I stared up at the stars. Like Christian predicted, the snow had tapered off just after sunset. It was a beautiful night—stars glittering against the inky sky like flecks of ice suspended in midair. These were my stars, the ones above my trailer park that I’d gazed up at a million times.

“I guess I’m ready,” I said. “He might be asleep by now. Maybe we should come back another time.”

Christian jerked the wheel and made a hard left down the road that led to my father’s place. It was a single-wide mobile home with one bedroom, an older model and considerably small.
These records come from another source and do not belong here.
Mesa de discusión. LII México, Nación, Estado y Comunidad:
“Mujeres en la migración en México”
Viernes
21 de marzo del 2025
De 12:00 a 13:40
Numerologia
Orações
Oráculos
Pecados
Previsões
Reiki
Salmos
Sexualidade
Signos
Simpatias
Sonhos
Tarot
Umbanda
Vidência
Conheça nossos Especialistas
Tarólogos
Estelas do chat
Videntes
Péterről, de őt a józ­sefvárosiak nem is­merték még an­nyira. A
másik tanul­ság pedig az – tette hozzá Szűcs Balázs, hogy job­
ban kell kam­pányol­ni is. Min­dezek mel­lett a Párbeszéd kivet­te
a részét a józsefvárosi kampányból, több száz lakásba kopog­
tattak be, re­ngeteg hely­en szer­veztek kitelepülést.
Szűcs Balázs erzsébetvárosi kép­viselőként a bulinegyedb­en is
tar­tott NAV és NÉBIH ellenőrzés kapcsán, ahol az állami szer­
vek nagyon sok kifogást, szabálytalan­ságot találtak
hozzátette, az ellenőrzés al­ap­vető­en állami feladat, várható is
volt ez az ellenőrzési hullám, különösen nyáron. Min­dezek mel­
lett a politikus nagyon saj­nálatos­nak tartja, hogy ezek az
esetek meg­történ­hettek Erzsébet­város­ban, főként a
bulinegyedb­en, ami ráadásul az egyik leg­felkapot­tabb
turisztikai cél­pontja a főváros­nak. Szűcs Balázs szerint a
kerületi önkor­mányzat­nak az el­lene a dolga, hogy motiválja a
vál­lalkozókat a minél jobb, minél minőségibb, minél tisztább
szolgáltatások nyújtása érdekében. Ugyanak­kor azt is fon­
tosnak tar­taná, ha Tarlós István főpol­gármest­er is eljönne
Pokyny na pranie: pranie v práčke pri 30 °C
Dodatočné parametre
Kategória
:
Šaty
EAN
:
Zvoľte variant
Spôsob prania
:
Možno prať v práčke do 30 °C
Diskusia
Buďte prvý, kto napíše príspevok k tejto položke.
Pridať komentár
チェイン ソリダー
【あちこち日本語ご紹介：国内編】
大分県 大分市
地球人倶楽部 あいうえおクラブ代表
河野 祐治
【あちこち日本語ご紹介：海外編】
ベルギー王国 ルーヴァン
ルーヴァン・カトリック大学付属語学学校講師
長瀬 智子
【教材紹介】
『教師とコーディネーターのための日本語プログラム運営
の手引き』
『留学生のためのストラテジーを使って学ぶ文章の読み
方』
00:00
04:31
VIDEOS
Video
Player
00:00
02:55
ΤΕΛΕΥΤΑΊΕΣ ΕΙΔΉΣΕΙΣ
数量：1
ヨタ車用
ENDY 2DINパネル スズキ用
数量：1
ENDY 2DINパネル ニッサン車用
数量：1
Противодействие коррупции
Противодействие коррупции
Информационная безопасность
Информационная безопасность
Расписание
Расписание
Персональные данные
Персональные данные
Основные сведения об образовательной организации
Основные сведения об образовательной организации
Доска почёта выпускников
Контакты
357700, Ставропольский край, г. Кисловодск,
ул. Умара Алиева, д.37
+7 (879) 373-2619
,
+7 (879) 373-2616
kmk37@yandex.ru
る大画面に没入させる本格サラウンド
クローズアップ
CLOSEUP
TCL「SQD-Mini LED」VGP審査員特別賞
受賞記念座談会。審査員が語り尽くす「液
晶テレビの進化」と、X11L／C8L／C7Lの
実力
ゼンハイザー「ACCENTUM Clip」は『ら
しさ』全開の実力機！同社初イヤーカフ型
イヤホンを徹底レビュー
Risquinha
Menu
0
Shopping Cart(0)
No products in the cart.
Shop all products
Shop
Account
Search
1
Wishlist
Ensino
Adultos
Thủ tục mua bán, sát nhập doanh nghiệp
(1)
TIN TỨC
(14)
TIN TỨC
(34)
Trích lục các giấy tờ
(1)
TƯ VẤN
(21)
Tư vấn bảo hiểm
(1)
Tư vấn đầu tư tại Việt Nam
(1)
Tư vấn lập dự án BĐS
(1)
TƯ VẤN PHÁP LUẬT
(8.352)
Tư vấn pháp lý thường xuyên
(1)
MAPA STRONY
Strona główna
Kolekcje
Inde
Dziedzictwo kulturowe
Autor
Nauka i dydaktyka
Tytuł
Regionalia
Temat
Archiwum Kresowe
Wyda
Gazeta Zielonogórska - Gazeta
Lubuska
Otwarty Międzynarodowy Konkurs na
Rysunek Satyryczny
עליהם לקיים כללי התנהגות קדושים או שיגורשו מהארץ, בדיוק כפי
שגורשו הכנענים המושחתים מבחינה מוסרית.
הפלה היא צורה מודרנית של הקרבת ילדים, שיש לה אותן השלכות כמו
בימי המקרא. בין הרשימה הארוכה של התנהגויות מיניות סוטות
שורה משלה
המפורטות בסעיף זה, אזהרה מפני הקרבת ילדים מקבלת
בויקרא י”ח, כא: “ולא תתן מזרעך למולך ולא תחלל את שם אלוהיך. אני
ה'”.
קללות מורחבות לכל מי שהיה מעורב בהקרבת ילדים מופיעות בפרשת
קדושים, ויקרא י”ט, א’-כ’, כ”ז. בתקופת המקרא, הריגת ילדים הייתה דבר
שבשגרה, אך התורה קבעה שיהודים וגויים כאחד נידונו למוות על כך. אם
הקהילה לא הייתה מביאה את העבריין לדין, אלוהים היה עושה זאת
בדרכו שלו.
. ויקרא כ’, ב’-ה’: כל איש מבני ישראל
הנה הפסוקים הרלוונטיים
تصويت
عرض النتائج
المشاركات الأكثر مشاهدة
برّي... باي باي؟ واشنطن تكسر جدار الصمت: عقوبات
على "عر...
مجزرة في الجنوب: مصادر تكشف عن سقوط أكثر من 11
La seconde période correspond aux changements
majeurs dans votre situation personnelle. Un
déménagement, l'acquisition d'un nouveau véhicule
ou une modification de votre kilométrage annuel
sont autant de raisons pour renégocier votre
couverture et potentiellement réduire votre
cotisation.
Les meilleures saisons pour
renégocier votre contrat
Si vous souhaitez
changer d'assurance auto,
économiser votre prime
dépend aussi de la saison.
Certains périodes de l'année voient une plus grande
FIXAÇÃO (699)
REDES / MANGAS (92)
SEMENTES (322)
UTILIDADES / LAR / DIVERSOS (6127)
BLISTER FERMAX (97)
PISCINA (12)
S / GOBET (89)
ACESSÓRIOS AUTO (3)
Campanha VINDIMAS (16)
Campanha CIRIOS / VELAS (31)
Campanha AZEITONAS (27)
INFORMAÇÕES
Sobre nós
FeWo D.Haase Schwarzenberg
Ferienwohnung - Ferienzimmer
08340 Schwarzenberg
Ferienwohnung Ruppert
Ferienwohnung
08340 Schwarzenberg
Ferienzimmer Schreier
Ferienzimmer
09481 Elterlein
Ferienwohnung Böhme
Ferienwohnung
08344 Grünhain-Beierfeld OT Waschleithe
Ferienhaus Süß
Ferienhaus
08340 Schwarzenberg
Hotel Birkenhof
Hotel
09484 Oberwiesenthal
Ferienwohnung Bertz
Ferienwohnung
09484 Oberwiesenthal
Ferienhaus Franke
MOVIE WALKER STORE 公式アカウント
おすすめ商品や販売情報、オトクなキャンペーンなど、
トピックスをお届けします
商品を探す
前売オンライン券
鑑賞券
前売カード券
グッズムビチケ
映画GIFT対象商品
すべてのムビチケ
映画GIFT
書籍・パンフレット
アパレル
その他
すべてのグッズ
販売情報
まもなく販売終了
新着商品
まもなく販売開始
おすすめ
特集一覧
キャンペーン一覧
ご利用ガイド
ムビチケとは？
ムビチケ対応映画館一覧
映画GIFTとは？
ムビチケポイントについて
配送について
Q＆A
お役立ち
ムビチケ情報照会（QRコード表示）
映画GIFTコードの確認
There was a decent amount of land surrounding each trailer since the park was on the outskirts of the city—good land to build a house on if a person had enough money.

“Let me guess. The mailbox with the red flames is yours?”

I didn’t disagree. Christian made a left turn and slowed the car to a stop.

“Switch off the lights or he’ll come out here with a gun,” I said.

Christian shut off the engine, and we stared at the trailer. It wasn’t the first time I’d dropped by in recent years. I snuck out here now and again when I needed to feel connected to something. Crush owned a green trailer with a small porch and four steps on the right that led up to it. I gazed at the picnic table, and a landslide of memories came back. Playing dolls, barbecues, Fourth of July fireworks. His bikes must have been in the garage, because I only saw the beat-up truck out front.